Nuclear Reactor Safety • All commercial reactors constructed within the United States must contain an environmental shield that has been engineered to withstand plane crashes, extreme weather conditions, and the possibility of an explosion from within the reactor vessel. • In the case of the Three Mile Island (Harrisburg, PA)accident a small portion of the reactor core melted when the reactor coolant was accidently shut off.
Breeder Reactor • A breeder reactor is designed to create nuclear fuel from a substance that is not fissionable. • When uranium is mined nearly 99% is uranium 238. Only 1% is uranium 235. • A breeder reactor can create plutonium 239 (Pu-239) from U238. • The Pu-239 can then be used as fuel in other nuclear plants the way U235 is presently used. • The disadvantage is that Pu-239 is the material of which nuclear bombs are made.
Nuclear Fusion • A fusion reactor would be inherently safer than a fission reactor. • If a problem were to occur, simply closing the fuel feed would stop the fusion. • A practical fusion test reactor has not had much success as of yet.

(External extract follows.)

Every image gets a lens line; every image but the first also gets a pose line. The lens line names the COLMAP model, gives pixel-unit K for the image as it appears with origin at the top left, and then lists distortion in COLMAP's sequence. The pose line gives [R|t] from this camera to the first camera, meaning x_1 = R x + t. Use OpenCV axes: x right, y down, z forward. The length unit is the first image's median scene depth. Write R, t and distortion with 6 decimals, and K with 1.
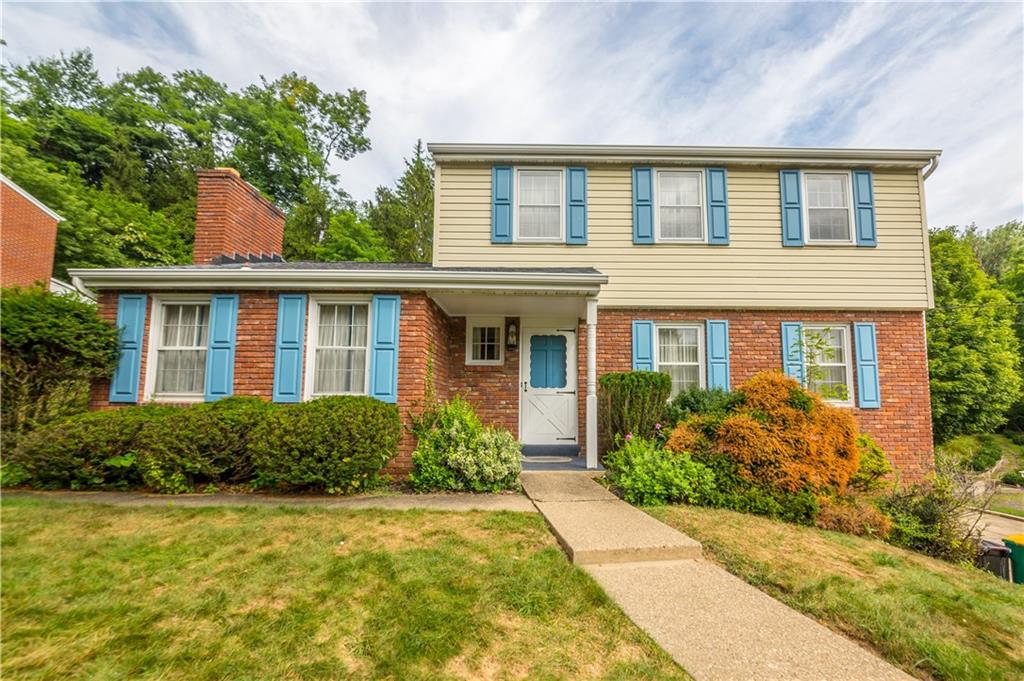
lens RADIAL K [[357.0, 0, 512.4], [0, 357.0, 347.8], [0, 0, 1]] dist [0.000864, -0.000112]
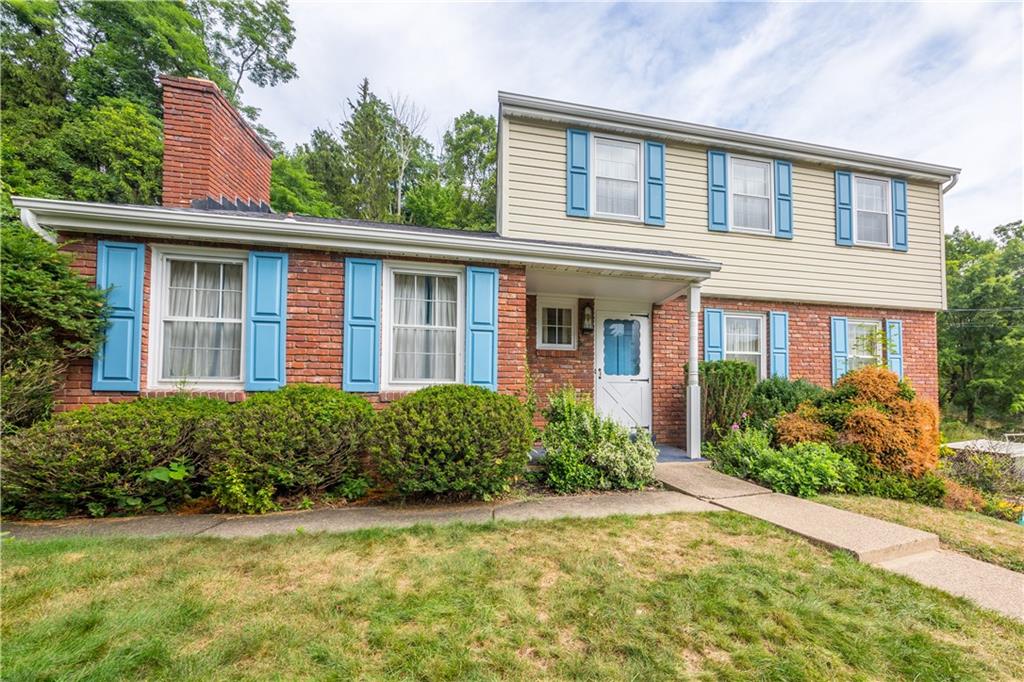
lens RADIAL K [[373.1, 0, 511.9], [0, 373.1, 345.0], [0, 0, 1]] dist [0.005999, 0.000523]
pose [[0.979699, 0.025375, 0.198863, -0.415315], [-0.035988, 0.998104, 0.049935, -0.008229], [-0.197219, -0.056078, 0.978754, 0.088186]]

Summary • Nuclear fission: involves splitting a large atom to produce two smaller atoms and a tremendous amount of energy. Nuclear fission is used to produce heat for steam to make electricity. • Nuclear power produces about 20% of the electricity in the United States. • After a period of one half life, the radioactivity of an element is decreased by 50%. • The steam generator in the pressurized water reactor (PWR) allows the turbine to be free of radioactive contamination. This can be beneficial from a maintenance standpoint. • France produces about 78% of its power from nuclear power. • Almost all high level waste is stored in on site pools at various power plants. Utilities have charged their customers a 1 cent surcharge for each kilowatt hour (kWh) generated using nuclear power for development of a permanent waste disposal site.
Home Work • 1. How much electricity comes from nuclear power in the United States? • 2. What is the significance of half life of a radioactive element? • 3. What is the advantage of the pressurized water reactor (PWR) over the boiling water reactor (BWR)?